TEXTO l Roberto Dores

   Joaquina Babau tem hoje 65 anos. Trabalha no Município de Estremoz e foi madrinha de guerra de quatro militares ali pelo início dos anos 70 do século passado. Partilhou a sua experiência durante as comemorações dos 316 anos do Regimento de Cavalaria n.º3.

   «O meu irmão recebia sempre muita correspondência minha, da minha mãe e dos tios. Tinha sempre muitas cartas para ler. Eu prometi-lhe que escrevia todos os dias, enquanto ele estivesse no Ultramar», recorda,  tendo começado a receber convites dos camaradas do irmão para ser sua madrinha.

A foto do Jornal do Exército mostra um momento em que militares portugueses liam cartas no meio do mato
 
 
   Aceitou quatro. «Fui madrinha de um em Angola, que era o Alpalhão, mas escrevia-me com outros dois. Um de Elvas e outro de Borba, que era o Lobinho. Não sei se ainda é vivo. Depois fui madrinha de um quarto militar, que esteve na Guiné com um primo meu. Ou seja, fui madrinha de dois de Estremoz», quantifica.

   E onde ia Joaquina buscar tantos temas para «segurar» as conversas com os afilhados? Sorrisos. «Com o Alpalhão usámos o estratagema de cultura geral. Ele perguntava e eu respondia. Por exemplo, uma vez perguntou-me quem era a diva do cinema. Era a Greta Garbo. Havia sempre tema», relata, assumindo que escrevia as cartas mal recebia o correio das ex-colónias. 

   «Quando iam para o mato estavam mais de 15 dias ou um mês sem dar notícias. Mas assim que a correspondência cá chegava eu respondia imediatamente», relembra, perante a consciência de estar a transmitir «amor de madrinha» em tempo de guerra. 

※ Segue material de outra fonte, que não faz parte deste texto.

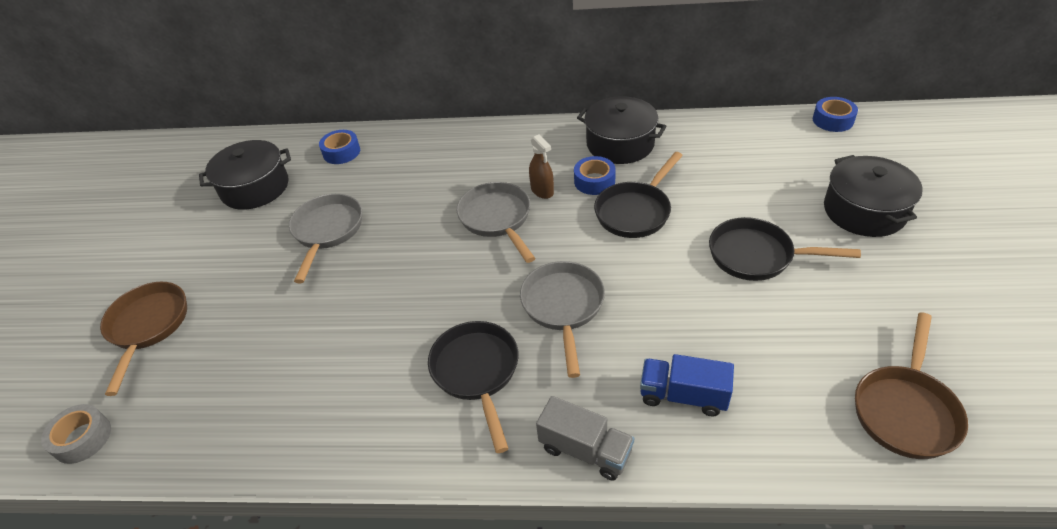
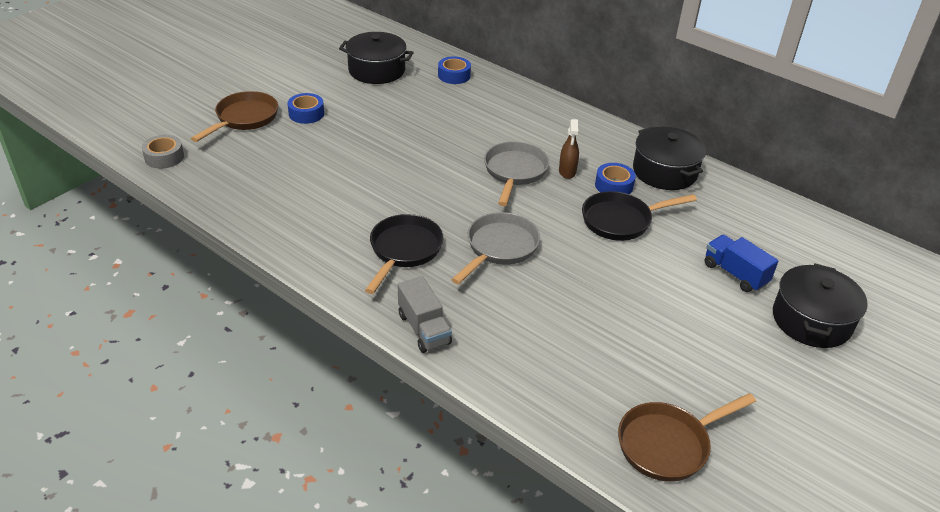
camera: 30 degrees right, 5 degrees down
grey pan [289,194,362,283] -> none
blue truck [640,354,734,416] -> blue truck moved to [705,234,779,292]
black pan [709,217,861,281] -> none
blue tape [813,97,858,132] -> blue tape moved to [288,93,324,124]

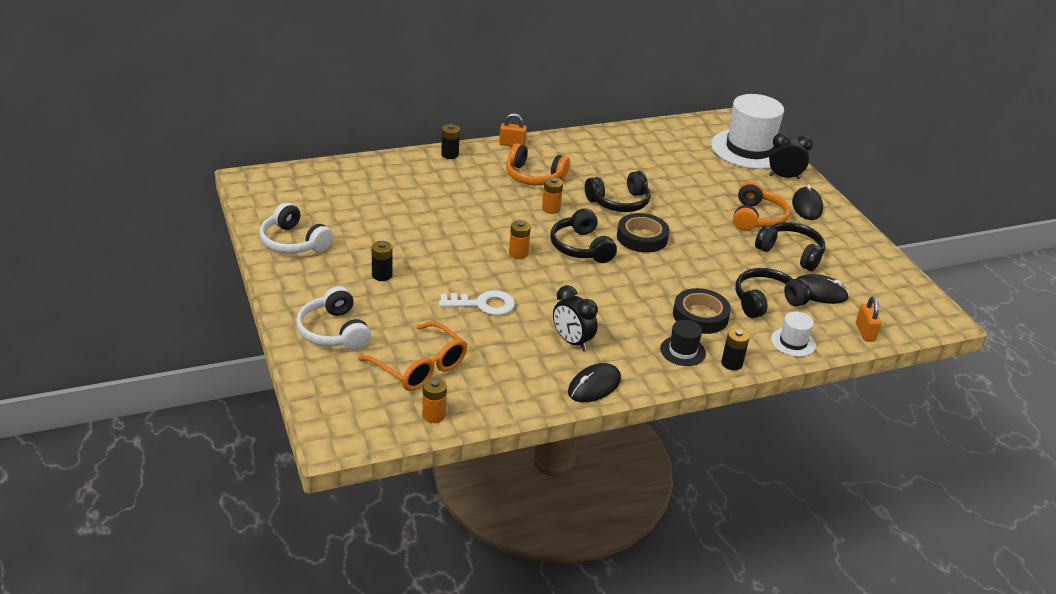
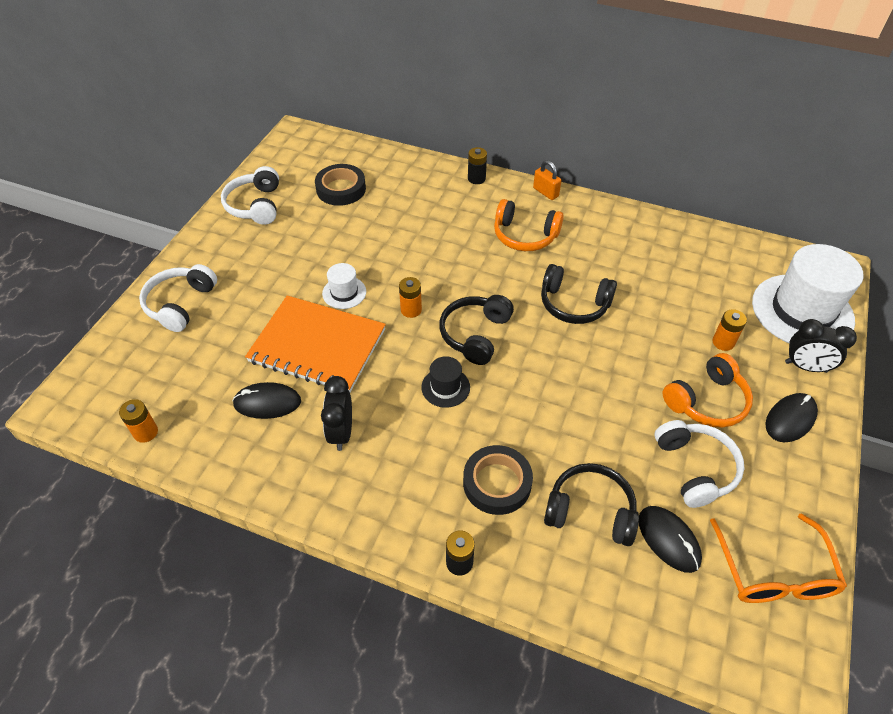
camera: 45 degrees right, 15 degrees up
orange glasses [358,321,467,391] -> orange glasses moved to [710,513,847,603]
black battery [372,241,392,281] -> none
white key [439,290,515,316] -> orange notebook [245,295,386,392]
orange headphones [506,143,570,185] -> orange headphones turned 45 degrees counterclockwise [494,199,564,251]
orange battery [542,177,563,214] -> orange battery moved to [712,309,747,351]
black mouse [568,363,621,402] -> black mouse moved to [232,382,301,419]
black tape [617,213,669,253] -> black tape moved to [315,164,366,206]
black hat [660,320,706,366] -> black hat moved to [421,356,470,408]
black headphones [755,222,825,271] -> white headphones [655,420,745,508]
black clock [769,133,813,179] -> black clock turned 150 degrees clockwise [785,319,857,373]
white hat [771,311,816,357] -> white hat moved to [322,263,366,309]
orange padlock [856,297,882,341] -> none

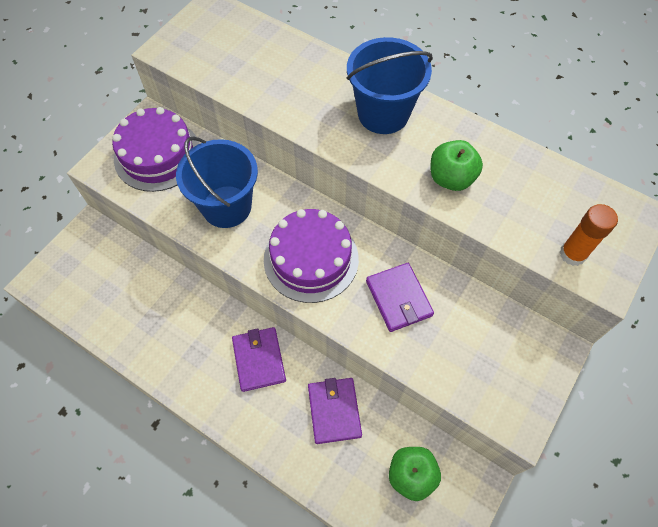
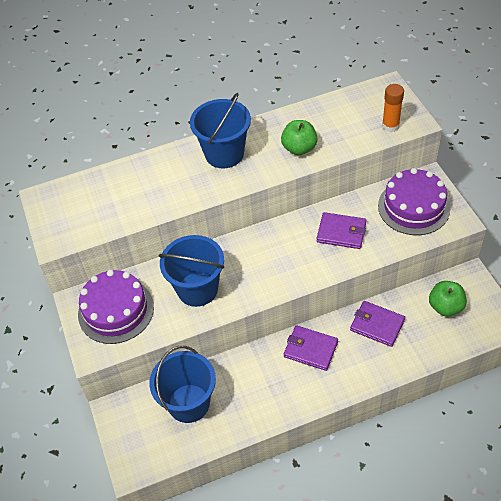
camera: 50 degrees left, 10 degrees down
purple cake [264,209,359,303] -> purple cake moved to [378,168,450,235]
none -> blue bucket [149,346,216,423]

Joaquina Babau começou a escrever ao irmão ainda com 14 anos e seria madrinha de guerra de quatro militares até aos 16, quando a guerra colonial terminou. 

   Fala de tempos muito duros. «O que eles ali viveram foi tão mau, que o meu marido estava lá, somos casados há 43 anos e só uma vez é que falou do assunto já depois de ter bebido uns copitos», revela, lamentando a morte de um familiar na Guiné. «A família soube da notícia pela Rádio Portugal Livre. Eu era muito miúda, mas lembro-me de ter sido um irmão do meu avô que ouviu isso». 

   O Abril de 1974 aproximava-se. Agora Joaquina tinha 16 anos. «Já apresentava corpo de mulher, mas eles respeitavam-me muito. Eu sei que alguns militares  pediam fotografias de corpo inteiro às madrinhas, mas os meus pediam só fotos de rosto. Também é verdade que estava lá o meu primo com eles».

 
   Joaquina Babau perdeu o contacto com os seus quatro afilhados, mas há uns anos julgou ter conhecido a filha do Alpalhão. Não conseguiu confirmar.